UPDATED 08:00 EDT / MARCH 14 2017

BIG DATA

Cloudera aims to make data science easier with new self-service ‘workbench’

Big data company Cloudera Inc. wants to lift the burden off data scientists’ shoulders with a new solution that allows them to use a variety of open-source big data tools while ensuring they remain in compliance with corporate governance regulations.

The new solution is called the Cloudera Data Science Workbench, which the company describes as a “self-service tool for data science” that sits atop of its Cloudera Enterprise platform.

Cloudera said it’s trying to fix a major headache for data scientists that has arisen from the availability of so many new open-source big data technologies in the past few years. The open data science ecosystem has expanded way beyond its original Python and R ecosystems and is now swamped with deep learning frameworks such as Tensorflow, Microsoft Cognitive Toolkit, MXnet and BigDL. Big data scientists want a way to bring these tools to their data, but the complexities of integrating them while ensuring compliance are little short of a nightmare.
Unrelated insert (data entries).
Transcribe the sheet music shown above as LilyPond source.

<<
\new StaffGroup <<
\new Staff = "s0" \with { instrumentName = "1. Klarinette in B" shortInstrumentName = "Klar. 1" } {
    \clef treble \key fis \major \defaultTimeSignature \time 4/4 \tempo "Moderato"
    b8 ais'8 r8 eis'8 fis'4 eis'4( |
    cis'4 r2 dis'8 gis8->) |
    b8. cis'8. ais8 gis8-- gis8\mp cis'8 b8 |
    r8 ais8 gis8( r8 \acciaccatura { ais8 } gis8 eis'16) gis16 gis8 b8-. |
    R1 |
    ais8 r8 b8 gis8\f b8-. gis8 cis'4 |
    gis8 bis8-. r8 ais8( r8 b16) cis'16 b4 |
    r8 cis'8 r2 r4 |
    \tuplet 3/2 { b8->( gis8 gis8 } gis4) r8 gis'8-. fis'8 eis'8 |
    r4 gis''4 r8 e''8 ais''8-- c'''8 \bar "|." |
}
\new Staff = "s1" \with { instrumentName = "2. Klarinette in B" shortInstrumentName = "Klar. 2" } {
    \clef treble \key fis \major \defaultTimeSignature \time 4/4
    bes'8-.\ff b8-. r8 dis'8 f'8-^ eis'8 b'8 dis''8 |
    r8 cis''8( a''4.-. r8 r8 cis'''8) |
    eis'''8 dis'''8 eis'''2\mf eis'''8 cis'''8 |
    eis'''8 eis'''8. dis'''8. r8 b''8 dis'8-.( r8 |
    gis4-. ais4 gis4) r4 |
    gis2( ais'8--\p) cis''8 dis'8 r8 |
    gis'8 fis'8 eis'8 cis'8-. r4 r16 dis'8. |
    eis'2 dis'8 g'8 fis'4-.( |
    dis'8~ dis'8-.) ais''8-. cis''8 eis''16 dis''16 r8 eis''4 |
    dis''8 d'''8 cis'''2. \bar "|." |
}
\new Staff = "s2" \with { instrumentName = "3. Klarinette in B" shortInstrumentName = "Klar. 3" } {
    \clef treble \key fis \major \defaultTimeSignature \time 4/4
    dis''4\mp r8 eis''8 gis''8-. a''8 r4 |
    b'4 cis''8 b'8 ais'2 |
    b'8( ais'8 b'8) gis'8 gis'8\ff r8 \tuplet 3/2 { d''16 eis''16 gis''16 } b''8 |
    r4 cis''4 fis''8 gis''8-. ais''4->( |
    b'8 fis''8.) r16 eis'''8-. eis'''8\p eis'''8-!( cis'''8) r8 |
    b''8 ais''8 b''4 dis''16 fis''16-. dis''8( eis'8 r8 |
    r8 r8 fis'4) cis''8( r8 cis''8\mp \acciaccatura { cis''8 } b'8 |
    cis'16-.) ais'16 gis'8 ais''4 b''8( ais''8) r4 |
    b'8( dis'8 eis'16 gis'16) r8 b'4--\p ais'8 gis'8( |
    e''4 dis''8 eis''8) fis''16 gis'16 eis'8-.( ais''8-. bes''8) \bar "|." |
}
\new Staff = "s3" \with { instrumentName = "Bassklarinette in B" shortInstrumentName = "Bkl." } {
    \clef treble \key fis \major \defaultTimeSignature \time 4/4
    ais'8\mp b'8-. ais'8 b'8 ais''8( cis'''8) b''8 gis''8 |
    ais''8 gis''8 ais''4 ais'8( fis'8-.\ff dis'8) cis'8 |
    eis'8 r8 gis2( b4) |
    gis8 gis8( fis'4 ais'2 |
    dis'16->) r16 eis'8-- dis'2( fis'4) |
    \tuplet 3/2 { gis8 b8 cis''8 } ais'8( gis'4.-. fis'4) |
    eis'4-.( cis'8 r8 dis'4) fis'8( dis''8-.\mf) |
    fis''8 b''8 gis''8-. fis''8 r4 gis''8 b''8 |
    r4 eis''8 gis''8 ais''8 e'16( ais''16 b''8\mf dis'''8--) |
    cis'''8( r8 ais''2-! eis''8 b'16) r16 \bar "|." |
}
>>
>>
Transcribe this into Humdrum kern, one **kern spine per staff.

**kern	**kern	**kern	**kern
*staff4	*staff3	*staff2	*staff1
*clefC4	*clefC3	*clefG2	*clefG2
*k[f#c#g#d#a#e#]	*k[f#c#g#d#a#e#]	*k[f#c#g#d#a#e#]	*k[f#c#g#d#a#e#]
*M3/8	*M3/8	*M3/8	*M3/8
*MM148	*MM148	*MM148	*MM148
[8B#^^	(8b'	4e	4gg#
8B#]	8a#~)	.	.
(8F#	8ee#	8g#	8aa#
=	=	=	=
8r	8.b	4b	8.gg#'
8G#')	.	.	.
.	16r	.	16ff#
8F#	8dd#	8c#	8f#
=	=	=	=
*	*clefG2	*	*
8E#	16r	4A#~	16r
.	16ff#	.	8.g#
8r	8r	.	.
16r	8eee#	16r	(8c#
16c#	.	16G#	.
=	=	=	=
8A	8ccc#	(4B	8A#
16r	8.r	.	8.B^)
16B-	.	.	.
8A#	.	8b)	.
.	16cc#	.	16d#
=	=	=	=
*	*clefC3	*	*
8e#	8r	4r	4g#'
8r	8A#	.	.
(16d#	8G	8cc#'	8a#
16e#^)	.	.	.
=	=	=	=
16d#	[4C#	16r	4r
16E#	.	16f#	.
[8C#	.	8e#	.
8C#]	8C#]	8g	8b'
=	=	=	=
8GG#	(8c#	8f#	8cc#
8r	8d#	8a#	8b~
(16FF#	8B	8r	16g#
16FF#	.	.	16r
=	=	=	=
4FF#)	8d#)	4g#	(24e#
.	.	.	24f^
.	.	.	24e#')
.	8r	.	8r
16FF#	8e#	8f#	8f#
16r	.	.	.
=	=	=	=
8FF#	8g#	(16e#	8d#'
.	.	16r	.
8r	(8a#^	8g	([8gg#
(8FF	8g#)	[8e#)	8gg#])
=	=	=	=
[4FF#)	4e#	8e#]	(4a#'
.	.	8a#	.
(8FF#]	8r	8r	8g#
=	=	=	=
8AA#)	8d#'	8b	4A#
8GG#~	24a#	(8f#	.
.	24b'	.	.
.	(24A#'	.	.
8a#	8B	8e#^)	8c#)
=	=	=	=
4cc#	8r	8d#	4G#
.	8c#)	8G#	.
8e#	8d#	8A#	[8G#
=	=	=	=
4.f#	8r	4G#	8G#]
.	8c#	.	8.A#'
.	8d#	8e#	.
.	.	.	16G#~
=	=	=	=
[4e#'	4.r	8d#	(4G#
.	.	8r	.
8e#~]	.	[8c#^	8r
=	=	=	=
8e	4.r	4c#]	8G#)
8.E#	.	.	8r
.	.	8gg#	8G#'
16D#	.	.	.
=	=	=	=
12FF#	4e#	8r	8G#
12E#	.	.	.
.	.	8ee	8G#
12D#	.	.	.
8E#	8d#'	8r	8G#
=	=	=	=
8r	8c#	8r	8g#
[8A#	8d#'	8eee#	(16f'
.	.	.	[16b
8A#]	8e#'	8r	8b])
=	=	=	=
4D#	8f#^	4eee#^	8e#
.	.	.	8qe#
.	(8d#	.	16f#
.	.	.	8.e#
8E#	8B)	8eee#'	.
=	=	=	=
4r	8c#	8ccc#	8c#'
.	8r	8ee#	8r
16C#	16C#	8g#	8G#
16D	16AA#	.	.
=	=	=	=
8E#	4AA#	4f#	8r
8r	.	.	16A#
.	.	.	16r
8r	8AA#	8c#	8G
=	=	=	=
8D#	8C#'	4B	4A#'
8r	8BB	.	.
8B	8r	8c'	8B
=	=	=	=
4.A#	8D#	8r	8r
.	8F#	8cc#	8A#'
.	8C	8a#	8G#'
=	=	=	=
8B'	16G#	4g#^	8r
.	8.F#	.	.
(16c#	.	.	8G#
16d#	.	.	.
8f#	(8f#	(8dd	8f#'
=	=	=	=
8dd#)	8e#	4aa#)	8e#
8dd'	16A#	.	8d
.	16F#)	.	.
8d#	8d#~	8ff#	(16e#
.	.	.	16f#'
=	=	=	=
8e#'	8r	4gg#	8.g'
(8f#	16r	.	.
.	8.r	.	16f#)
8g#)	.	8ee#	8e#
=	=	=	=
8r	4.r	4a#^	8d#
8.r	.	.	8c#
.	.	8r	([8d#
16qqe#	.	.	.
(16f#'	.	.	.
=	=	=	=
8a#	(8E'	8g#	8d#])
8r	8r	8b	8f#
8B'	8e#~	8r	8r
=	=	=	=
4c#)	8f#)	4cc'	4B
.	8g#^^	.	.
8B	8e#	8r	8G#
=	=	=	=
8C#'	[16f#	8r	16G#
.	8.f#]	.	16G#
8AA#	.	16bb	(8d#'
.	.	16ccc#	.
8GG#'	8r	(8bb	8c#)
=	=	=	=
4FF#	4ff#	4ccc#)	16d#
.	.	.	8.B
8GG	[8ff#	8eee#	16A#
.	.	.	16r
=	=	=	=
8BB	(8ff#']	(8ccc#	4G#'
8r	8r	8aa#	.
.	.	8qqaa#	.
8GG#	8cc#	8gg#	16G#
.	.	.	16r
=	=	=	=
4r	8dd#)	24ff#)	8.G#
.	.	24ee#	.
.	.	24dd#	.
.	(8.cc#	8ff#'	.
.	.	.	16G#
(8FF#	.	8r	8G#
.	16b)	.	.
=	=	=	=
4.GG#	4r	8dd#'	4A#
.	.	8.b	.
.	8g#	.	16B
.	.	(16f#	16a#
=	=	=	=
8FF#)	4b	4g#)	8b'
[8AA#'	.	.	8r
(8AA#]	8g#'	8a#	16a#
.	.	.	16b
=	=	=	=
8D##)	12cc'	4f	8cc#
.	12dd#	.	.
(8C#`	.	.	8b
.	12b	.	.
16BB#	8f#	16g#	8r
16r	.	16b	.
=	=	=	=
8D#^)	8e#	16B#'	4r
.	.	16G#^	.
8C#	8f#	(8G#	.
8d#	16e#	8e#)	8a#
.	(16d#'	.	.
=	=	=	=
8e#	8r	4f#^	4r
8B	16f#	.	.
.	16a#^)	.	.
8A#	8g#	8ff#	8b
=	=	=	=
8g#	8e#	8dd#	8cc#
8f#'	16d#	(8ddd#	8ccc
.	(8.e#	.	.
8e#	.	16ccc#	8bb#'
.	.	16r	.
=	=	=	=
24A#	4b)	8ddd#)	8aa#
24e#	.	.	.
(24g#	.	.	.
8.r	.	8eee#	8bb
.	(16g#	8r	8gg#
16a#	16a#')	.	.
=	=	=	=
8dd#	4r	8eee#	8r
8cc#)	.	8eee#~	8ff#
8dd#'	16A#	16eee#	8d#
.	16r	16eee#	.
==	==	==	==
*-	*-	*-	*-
The Data Science Workbench is Cloudera’s solution to this torment, giving “data scientists the freedom to use their favorite tools, on existing environments, while keeping in line with IT’s efforts to comply with corporate directives,” the company said in its release.

The solution is based on technology Cloudera acquired when it bought the San Francisco-based data science startup Sense.io last March, executives said. It enables data scientists to use open-source languages such as R, Python, Scala and others, as well as various other libraries and frameworks, with data stored in their Cloudera Enterprise Hadoop environments.

Charles Zedlewski, senior vice president of products at Cloudera, explained that the platform acts like a centralized environment for processing business information from a wide array of sources, allowing data scientists to scale their work to larger datasets and more powerful compute platforms, especially using Spark for data processing and machine learning.

Zedlewski said that Cloudera’s customers often struggle to onboard data scientists to shared environments given their diverse needs. The problem is especially acute where open-source tools are involved, often leading to problems with duplication, analytic silos and limited security and governance.